Costs for reagents vary according to method used, but are roughly equivalent to other methods used to microscopically detect and identify leukocytes. Costs for labor are generally equivalent regardless of method since the analyte sought is the same.
Based on coding convention to seek equivalence in analyte and method, ASM recommends that 8905X be crosswalked to 89190 (nasal smear for eosinophils) at 100% of the NLA. We do not recommend a crosswalk to 87205, Gram stain because of the variability in staining methods used by our members.
This proposed code does not represent a new or emerging technology.
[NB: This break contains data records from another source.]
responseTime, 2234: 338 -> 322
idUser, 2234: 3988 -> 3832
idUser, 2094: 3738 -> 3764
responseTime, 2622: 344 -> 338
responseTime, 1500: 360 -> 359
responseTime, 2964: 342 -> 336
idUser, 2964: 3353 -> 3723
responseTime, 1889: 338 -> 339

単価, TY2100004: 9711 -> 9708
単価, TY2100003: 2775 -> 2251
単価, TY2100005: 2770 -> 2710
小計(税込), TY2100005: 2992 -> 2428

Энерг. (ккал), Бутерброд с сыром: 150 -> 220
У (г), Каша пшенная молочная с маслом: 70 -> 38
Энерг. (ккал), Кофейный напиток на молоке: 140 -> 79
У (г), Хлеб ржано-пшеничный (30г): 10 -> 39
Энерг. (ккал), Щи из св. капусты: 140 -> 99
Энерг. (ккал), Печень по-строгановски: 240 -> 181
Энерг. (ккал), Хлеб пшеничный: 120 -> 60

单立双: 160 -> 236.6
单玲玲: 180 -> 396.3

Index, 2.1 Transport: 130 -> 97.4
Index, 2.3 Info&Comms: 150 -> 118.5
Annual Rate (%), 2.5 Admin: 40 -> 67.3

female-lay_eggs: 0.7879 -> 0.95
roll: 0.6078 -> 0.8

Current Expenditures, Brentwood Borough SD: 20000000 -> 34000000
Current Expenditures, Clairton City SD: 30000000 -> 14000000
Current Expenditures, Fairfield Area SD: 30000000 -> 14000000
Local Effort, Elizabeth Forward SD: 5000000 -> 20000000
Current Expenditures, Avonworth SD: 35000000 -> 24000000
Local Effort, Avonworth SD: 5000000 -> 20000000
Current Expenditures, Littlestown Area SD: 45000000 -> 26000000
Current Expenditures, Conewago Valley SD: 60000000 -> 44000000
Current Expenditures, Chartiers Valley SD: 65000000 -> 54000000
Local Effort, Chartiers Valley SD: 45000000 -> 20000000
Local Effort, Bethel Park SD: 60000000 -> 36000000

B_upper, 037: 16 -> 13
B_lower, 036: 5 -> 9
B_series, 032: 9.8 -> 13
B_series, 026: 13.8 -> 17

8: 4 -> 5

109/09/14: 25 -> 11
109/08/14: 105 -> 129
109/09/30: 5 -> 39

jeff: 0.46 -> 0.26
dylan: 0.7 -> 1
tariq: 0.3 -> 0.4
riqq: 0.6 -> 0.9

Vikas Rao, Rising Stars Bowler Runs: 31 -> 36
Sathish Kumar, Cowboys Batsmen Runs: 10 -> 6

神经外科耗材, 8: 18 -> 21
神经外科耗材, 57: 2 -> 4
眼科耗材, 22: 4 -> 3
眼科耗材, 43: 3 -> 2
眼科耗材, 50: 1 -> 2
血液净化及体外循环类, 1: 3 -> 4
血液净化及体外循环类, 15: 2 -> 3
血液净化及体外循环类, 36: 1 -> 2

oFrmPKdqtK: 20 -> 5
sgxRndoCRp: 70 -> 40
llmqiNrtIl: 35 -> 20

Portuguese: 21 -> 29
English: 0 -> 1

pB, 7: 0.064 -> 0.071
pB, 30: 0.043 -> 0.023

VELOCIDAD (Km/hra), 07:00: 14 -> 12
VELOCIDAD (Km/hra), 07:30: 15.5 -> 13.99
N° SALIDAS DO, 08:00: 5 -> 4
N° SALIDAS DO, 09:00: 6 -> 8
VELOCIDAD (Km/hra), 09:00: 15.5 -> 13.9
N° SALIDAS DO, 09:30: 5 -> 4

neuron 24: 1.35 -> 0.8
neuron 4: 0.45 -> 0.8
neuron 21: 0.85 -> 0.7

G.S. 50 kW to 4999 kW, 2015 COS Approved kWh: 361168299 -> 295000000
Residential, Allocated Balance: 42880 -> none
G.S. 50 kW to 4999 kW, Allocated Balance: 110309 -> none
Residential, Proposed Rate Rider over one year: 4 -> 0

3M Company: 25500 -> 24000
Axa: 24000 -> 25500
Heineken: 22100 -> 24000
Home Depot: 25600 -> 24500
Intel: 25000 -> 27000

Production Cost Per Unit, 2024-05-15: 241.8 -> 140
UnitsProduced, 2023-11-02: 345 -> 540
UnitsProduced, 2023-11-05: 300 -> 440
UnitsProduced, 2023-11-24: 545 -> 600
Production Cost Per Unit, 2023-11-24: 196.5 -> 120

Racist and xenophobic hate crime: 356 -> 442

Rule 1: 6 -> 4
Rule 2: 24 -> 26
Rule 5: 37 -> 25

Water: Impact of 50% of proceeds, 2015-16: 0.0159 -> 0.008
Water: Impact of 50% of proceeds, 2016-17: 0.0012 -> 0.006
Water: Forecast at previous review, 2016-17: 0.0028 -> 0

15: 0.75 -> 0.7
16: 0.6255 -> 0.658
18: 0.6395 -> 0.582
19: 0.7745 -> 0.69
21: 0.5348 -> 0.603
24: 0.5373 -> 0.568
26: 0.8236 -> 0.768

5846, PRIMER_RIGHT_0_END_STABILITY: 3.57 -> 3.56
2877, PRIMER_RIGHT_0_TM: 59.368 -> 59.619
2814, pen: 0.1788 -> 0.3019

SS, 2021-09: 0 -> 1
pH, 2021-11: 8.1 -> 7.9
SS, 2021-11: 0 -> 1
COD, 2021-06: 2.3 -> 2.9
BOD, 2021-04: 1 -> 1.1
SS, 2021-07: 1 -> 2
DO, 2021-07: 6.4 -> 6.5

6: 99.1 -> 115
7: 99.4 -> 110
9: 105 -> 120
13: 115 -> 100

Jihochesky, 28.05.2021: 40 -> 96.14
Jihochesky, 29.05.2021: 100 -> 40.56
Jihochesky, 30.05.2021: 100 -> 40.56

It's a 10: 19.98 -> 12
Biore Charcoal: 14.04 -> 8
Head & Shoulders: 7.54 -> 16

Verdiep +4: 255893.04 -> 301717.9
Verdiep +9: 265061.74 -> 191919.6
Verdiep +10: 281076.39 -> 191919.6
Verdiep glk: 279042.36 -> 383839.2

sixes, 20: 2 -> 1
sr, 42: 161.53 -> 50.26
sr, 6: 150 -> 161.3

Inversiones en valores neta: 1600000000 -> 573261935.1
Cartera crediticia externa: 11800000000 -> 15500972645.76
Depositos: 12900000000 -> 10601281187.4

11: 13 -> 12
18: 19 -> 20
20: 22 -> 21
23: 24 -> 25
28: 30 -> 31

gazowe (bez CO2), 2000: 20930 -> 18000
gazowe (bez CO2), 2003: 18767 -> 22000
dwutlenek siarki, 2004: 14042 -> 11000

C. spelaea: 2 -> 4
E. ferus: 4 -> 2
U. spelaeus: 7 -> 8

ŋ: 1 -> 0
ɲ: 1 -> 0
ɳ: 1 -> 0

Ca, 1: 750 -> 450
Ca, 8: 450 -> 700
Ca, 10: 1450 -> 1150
We do not recommend setting the NLA at 100% of the median, as established for such technologies in the Benefits Improvement and Protection Act of 2000 (BIPA).
In closing, ASM appreciates the opportunity to participate in CMS's public meeting as mandated by BIPA and as recommended by the Institute of Medicine (IOM) in its report on Medicare Laboratory Payment Policy.It is our belief that the "open process" that CMS has established will ensure that quality laboratory medicine for Medicare beneficiaries will result.ASM stands ready to work with you throughout this process.